Challenge:
Please repeat the records below word for word, starting at the line that contains "scientific name: Infundibulicybe gibba" and stopping after the line that contains "genus: Stuckenia", with both of those lines included.

Extracted data:
-*-

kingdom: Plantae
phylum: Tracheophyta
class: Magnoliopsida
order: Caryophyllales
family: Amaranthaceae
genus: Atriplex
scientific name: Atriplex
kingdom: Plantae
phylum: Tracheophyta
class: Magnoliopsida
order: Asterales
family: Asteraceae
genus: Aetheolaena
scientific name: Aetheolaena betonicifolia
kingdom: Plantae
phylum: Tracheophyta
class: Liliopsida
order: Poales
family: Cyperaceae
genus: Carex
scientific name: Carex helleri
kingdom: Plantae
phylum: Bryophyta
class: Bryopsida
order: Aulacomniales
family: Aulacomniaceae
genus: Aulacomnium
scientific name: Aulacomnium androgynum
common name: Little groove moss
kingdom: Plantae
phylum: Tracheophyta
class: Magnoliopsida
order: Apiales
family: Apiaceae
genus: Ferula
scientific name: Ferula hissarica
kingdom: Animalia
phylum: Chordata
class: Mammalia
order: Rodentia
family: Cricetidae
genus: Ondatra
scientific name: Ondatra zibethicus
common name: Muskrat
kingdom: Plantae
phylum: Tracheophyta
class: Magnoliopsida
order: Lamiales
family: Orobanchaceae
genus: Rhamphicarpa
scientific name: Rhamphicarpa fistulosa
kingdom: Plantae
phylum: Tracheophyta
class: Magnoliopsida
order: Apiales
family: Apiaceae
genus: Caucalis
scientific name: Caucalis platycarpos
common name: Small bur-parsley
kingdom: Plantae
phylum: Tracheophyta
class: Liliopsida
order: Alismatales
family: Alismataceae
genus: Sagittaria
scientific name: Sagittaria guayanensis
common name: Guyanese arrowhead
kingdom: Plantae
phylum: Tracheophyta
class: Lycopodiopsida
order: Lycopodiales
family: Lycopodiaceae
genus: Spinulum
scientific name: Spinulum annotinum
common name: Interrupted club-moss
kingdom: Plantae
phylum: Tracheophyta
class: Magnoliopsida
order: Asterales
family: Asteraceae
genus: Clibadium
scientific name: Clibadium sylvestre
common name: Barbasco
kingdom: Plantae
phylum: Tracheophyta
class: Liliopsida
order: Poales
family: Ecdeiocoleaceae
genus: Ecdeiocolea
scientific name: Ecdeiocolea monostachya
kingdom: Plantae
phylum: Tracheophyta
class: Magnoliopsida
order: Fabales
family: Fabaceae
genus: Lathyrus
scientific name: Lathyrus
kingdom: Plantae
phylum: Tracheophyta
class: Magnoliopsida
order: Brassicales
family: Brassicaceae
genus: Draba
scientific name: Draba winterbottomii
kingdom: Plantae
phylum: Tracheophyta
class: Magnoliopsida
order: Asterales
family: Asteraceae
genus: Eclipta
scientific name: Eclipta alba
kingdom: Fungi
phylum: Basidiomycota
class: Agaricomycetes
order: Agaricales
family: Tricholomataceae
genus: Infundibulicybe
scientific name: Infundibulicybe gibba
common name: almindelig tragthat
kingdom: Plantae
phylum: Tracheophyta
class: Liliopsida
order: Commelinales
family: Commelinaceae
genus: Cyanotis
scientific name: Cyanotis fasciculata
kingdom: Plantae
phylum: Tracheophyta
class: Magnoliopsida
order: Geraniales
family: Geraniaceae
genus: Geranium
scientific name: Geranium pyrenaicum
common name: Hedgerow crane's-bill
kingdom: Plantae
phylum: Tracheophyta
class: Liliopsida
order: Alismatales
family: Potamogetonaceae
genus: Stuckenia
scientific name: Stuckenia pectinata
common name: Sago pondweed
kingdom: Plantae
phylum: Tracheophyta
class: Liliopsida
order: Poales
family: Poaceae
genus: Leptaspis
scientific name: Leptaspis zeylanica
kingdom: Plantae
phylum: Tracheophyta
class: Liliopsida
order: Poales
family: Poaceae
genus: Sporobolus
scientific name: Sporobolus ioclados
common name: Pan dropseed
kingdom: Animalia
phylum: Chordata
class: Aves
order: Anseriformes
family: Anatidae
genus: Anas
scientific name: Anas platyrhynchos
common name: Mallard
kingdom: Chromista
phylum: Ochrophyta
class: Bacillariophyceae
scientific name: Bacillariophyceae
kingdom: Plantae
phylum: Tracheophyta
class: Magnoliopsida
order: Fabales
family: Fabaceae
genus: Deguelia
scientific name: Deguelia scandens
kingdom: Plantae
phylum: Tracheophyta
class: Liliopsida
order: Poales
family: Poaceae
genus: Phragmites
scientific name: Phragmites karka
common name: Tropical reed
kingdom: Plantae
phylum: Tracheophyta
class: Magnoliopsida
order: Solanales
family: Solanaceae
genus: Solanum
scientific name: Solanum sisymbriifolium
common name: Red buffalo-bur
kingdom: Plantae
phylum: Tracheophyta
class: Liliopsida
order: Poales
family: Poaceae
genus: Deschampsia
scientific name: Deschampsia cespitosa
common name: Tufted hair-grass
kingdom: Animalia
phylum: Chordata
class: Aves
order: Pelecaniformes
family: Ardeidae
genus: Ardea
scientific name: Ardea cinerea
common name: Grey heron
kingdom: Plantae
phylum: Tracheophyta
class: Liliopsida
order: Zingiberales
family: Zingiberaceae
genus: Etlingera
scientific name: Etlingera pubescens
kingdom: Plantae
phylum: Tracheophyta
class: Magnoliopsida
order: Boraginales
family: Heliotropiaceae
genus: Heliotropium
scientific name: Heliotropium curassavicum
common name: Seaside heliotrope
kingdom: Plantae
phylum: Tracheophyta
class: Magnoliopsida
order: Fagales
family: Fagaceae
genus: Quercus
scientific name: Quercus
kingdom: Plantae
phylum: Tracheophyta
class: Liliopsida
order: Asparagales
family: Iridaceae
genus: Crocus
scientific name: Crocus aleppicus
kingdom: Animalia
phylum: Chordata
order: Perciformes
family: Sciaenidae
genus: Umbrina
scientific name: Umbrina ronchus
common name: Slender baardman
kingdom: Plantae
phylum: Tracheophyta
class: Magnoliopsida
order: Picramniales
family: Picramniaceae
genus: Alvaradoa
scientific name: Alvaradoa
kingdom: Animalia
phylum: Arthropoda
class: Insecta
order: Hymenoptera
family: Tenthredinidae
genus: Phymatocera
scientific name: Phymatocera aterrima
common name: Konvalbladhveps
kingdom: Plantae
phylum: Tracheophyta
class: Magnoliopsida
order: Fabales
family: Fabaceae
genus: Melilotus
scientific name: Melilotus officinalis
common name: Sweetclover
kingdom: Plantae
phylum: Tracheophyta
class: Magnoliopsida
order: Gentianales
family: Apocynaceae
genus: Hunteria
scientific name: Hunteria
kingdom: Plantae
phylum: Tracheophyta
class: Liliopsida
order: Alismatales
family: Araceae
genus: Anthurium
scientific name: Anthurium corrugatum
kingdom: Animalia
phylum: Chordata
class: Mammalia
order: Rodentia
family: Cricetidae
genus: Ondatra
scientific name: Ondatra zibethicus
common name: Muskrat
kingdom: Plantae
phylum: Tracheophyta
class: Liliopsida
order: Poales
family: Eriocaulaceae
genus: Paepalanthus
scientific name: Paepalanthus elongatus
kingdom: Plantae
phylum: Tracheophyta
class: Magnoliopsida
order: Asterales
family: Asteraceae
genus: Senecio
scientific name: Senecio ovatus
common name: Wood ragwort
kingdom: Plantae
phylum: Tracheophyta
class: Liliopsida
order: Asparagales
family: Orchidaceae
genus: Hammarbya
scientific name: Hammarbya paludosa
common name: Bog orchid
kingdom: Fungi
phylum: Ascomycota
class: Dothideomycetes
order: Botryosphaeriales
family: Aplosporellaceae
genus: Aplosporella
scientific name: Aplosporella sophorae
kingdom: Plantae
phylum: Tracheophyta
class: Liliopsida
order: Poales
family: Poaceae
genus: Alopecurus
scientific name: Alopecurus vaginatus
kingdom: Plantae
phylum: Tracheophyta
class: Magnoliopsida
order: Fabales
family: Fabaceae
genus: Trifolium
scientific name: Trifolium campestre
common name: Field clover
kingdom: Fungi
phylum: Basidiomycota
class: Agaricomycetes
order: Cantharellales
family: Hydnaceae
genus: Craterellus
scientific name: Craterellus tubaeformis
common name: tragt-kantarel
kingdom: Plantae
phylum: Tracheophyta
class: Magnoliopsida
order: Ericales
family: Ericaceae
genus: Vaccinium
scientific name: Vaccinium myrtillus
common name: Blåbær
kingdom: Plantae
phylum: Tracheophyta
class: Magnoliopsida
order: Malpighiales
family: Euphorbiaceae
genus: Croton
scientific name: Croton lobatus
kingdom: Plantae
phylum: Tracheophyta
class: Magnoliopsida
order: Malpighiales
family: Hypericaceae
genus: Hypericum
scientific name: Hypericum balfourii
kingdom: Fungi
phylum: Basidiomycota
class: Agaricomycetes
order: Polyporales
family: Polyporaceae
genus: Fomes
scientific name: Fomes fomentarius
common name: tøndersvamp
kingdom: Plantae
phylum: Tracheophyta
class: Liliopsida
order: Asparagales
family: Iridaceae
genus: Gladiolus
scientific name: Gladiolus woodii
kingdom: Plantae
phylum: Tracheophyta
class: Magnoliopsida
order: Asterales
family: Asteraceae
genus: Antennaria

-*-

Expected answer:
scientific name: Infundibulicybe gibba
common name: almindelig tragthat
kingdom: Plantae
phylum: Tracheophyta
class: Liliopsida
order: Commelinales
family: Commelinaceae
genus: Cyanotis
scientific name: Cyanotis fasciculata
kingdom: Plantae
phylum: Tracheophyta
class: Magnoliopsida
order: Geraniales
family: Geraniaceae
genus: Geranium
scientific name: Geranium pyrenaicum
common name: Hedgerow crane's-bill
kingdom: Plantae
phylum: Tracheophyta
class: Liliopsida
order: Alismatales
family: Potamogetonaceae
genus: Stuckenia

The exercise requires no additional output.